### TEXT EXCERPT
━━━━━━━━━━
In the spring of 2018, the Assembly of the Brčko District decided that the paving of the road leading to the family house of Deputy Mayor Ante Domić in Skakava Gornja is in the public interest. The route of the road goes through the land of his cousin Filip Domić, hence expropriation was initiated to take it away from him and turn it into a public good. Filip protested, trying to prove that building the road is not in the public but the private interest.
And he was not alone. Both Bogoljub Mićić from Ražljevo and Miloš Milić from Brezovo Polje Selo are fighting to keep the land that the authorities are taking away from them to build access roads to the houses of members of political parties and loyal voters.
Under the Land Expropriation Act of Brčko District, private land shall be expropriated from the owners based on a decision of the Assembly – rendered at the proposal of the Government – declaring that the construction is in the public interest. The Act does not require the institutions to reason such a decision, nor does it allow citizens to appeal it. Moreover, the Act does not require the ower’s consent for expropriation either.
“Here is the thing: it can be clearly seen and inferred that the decisions on the public interest rendered at the Assembly are being abused for the sake of someone’s private interests under the guise of public interest”, says lawyer Milenko Marjanović.
Domić against the system
Filip Domić is the owner of a land parcel that stretches along the main road in Skakava Gornja. A macadam road crosses the parcel leading to the land and family house of his cousin Ante Domić, deputy mayor and president of the Croatian Democratic Union (HDZ) of the Brčko District. In the house lives Anto’s brother Niko with his family.
━━━━━━━━━━
### AVAILABLE DATA
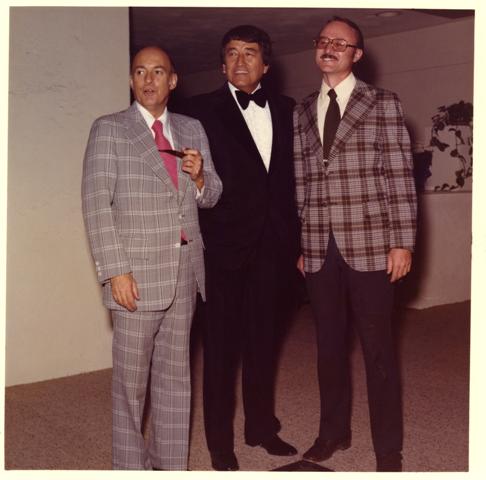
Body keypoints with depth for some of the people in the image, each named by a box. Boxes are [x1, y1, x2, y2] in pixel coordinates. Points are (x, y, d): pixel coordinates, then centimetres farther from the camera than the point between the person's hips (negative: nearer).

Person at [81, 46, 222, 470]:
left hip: (185, 272, 4)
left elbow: (212, 195, 17)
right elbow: (97, 204, -7)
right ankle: (130, 466, 20)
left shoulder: (192, 130, 13)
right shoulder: (109, 129, 0)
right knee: (132, 378, 4)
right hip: (137, 274, -4)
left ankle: (172, 463, 24)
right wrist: (115, 271, -15)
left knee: (175, 374, 12)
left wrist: (199, 177, -6)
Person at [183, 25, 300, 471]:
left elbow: (295, 177, 10)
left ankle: (261, 426, 32)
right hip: (225, 246, -3)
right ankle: (220, 441, 21)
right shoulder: (203, 109, -1)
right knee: (222, 346, 7)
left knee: (263, 342, 16)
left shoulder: (286, 110, 10)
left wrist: (298, 241, 7)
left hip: (274, 246, 4)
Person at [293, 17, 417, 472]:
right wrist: (298, 243, 9)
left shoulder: (383, 103, 2)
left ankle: (388, 450, 16)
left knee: (377, 348, 3)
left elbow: (399, 176, -3)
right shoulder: (302, 111, 13)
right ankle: (333, 432, 29)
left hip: (369, 246, -3)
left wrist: (402, 241, -9)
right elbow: (299, 182, 12)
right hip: (319, 249, 4)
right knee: (329, 344, 12)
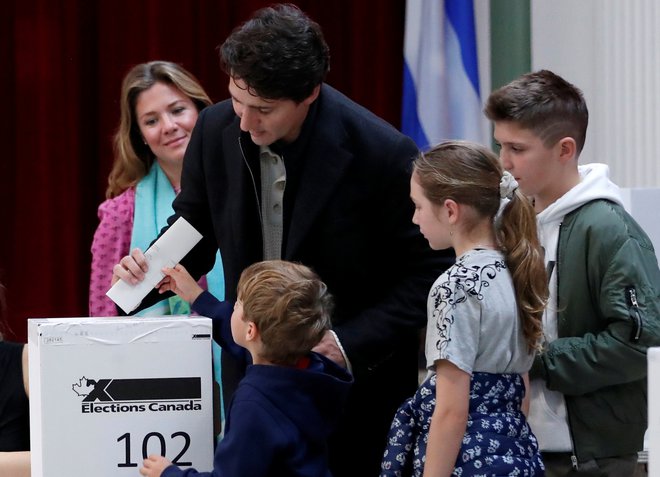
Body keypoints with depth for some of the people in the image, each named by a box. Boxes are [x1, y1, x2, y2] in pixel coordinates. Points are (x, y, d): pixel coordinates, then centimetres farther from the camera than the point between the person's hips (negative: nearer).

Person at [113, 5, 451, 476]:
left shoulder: (381, 153, -21)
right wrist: (146, 269, -12)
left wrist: (351, 343, -22)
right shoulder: (216, 130, -7)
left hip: (355, 383, -4)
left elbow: (428, 272, -13)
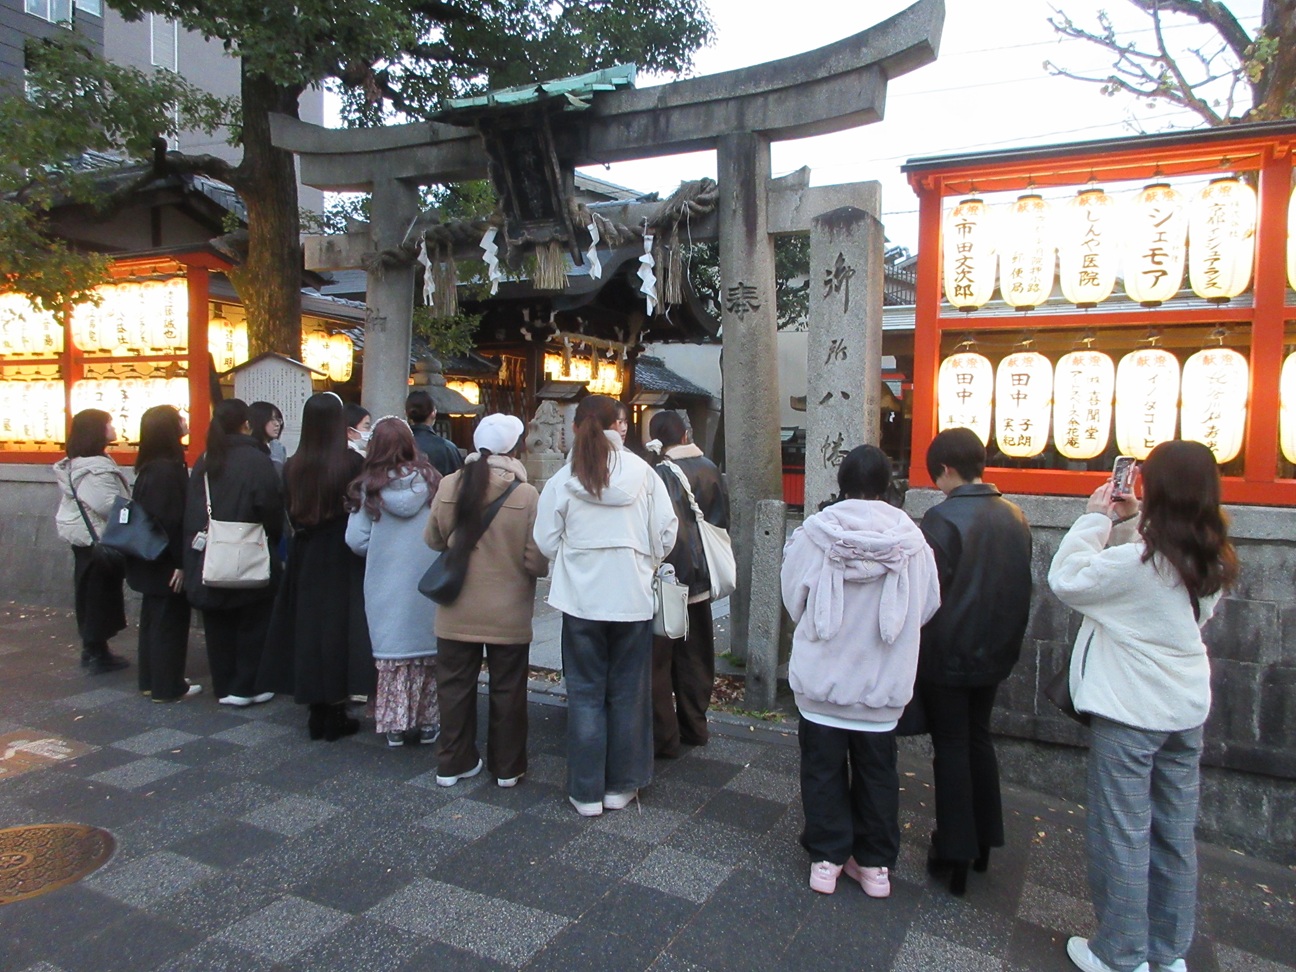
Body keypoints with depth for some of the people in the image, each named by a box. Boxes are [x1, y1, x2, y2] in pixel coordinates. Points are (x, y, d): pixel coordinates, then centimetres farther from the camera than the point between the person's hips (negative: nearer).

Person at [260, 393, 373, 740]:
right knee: (340, 627, 5)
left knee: (309, 627, 12)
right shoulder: (353, 461, -13)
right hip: (344, 559, -3)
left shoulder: (292, 466, -3)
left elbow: (290, 514, 4)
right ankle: (336, 715, 10)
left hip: (305, 559, 3)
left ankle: (317, 713, 20)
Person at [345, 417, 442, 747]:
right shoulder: (432, 480, -5)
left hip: (386, 586, -1)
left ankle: (395, 725, 16)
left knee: (392, 649, 9)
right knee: (427, 648, 10)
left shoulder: (368, 488, -7)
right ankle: (427, 722, 19)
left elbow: (356, 541, -7)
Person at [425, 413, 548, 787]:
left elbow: (433, 539, 5)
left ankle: (453, 763, 27)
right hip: (508, 614, -2)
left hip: (457, 611, 2)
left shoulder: (449, 486, -8)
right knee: (507, 691, 13)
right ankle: (507, 767, 24)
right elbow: (537, 560, -15)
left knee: (456, 686, 16)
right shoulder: (526, 494, -16)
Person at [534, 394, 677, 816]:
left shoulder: (562, 480, -7)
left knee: (586, 693, 10)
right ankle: (621, 786, 24)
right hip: (633, 598, 1)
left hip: (582, 599, 0)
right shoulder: (644, 473, -5)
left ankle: (587, 792, 17)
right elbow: (666, 534, -2)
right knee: (628, 694, 13)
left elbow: (546, 543, -2)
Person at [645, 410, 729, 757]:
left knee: (659, 660, 5)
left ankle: (664, 737, 11)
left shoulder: (660, 474, -18)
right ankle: (694, 726, 28)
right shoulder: (710, 469, 0)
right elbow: (721, 519, 8)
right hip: (701, 579, 6)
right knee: (695, 656, 17)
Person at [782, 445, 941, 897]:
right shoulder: (911, 540, -12)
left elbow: (793, 598, -3)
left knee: (824, 767, 14)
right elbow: (928, 606, -1)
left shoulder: (813, 533, -15)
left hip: (821, 677, -1)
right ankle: (875, 864, 27)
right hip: (884, 683, 1)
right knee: (877, 770, 16)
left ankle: (826, 859, 24)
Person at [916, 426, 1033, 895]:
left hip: (947, 657, -6)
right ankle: (985, 840, 31)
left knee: (951, 747, 5)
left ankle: (955, 853, 14)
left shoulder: (943, 518, -20)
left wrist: (916, 651, -5)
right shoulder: (1014, 517, 0)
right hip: (995, 653, 6)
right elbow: (1021, 588, 9)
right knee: (979, 738, 19)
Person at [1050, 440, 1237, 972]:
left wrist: (1095, 519, -8)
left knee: (1121, 833, 5)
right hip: (1186, 709, 7)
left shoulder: (1139, 559, -21)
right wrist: (1128, 525, 7)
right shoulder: (1210, 560, 2)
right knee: (1175, 834, 16)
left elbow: (1066, 580, -15)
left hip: (1130, 712, -7)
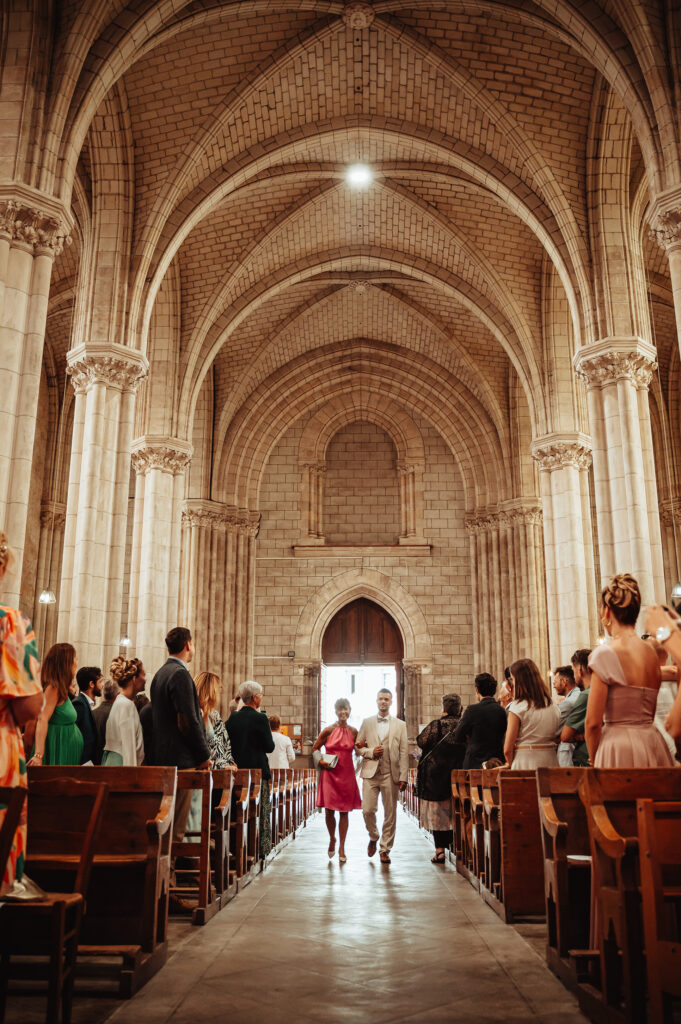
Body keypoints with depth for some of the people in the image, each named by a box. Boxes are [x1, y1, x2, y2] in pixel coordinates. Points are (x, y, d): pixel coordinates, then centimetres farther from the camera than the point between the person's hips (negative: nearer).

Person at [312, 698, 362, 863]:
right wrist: (321, 762, -8)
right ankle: (332, 839, 27)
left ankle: (341, 847, 14)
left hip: (347, 775, 1)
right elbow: (315, 749, 7)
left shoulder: (353, 732, 4)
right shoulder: (328, 731, -3)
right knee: (329, 811, 0)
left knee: (344, 812, 4)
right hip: (330, 774, -1)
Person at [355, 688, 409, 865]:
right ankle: (373, 838, 22)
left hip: (390, 774, 0)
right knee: (367, 810, -6)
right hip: (370, 773, 0)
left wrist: (403, 777, -4)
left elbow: (403, 753, 3)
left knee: (390, 814, 2)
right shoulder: (367, 723, 10)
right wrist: (370, 752, -9)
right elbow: (358, 747, 11)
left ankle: (385, 850, 15)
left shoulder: (400, 725, 7)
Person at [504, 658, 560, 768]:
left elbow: (508, 749, -8)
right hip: (550, 762, 5)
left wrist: (512, 765, 9)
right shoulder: (552, 706, 5)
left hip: (526, 764, -5)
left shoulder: (517, 707, -9)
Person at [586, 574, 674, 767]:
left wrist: (594, 761, 2)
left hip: (620, 749, -6)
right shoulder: (653, 653, 7)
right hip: (653, 744, 6)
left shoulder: (605, 654, -12)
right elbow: (650, 714, 15)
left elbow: (593, 723, -12)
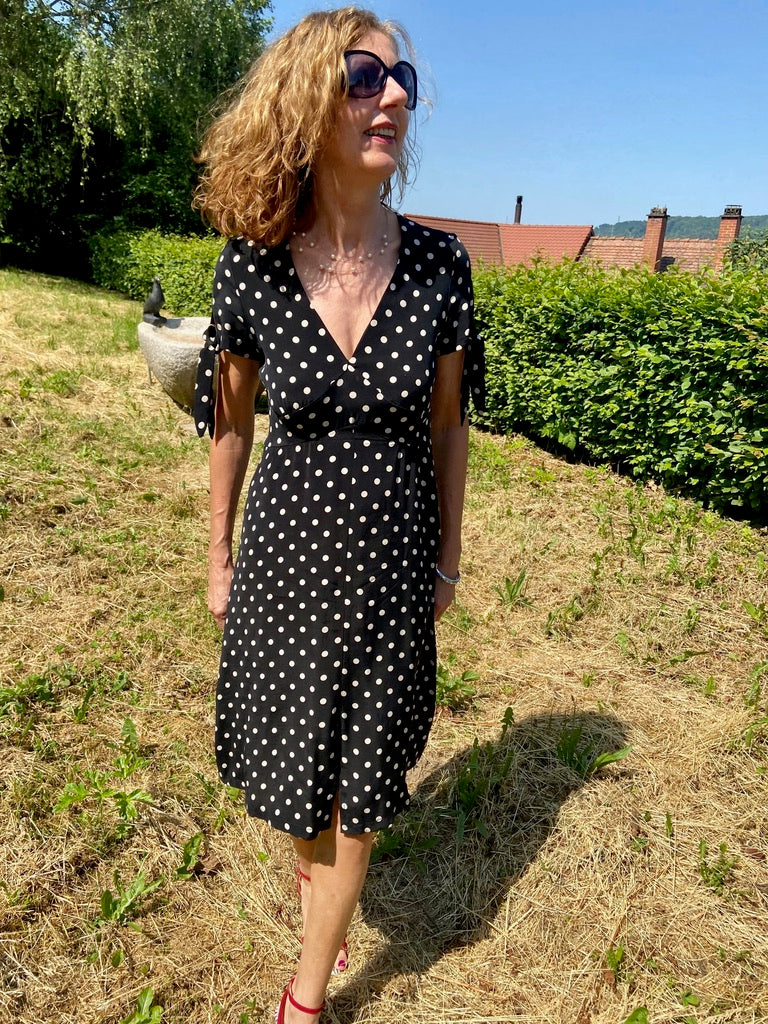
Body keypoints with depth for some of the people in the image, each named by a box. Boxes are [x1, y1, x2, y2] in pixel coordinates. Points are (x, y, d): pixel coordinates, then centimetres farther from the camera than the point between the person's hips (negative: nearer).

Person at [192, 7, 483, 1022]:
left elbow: (446, 423, 1)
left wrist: (449, 555, 7)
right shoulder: (252, 265, -11)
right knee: (292, 753, 19)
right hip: (288, 551, 0)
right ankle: (311, 849, 58)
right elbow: (230, 422, 0)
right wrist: (218, 560, 6)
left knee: (361, 779, 13)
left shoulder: (439, 262, -10)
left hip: (393, 560, 1)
━━━━━━━━━━
### EXERCISE GOAL
Write out, word for word, the part of the text on expropriation in Brčko District from "Under the Land" to "for expropriation either.".

### SOLUTION TO THIS EXERCISE
Under the Land Expropriation Act of Brčko District, private land shall be expropriated from the owners based on a decision of the Assembly – rendered at the proposal of the Government – declaring that the construction is in the public interest. The Act does not require the institutions to reason such a decision, nor does it allow citizens to appeal it. Moreover, the Act does not require the ower’s consent for expropriation either.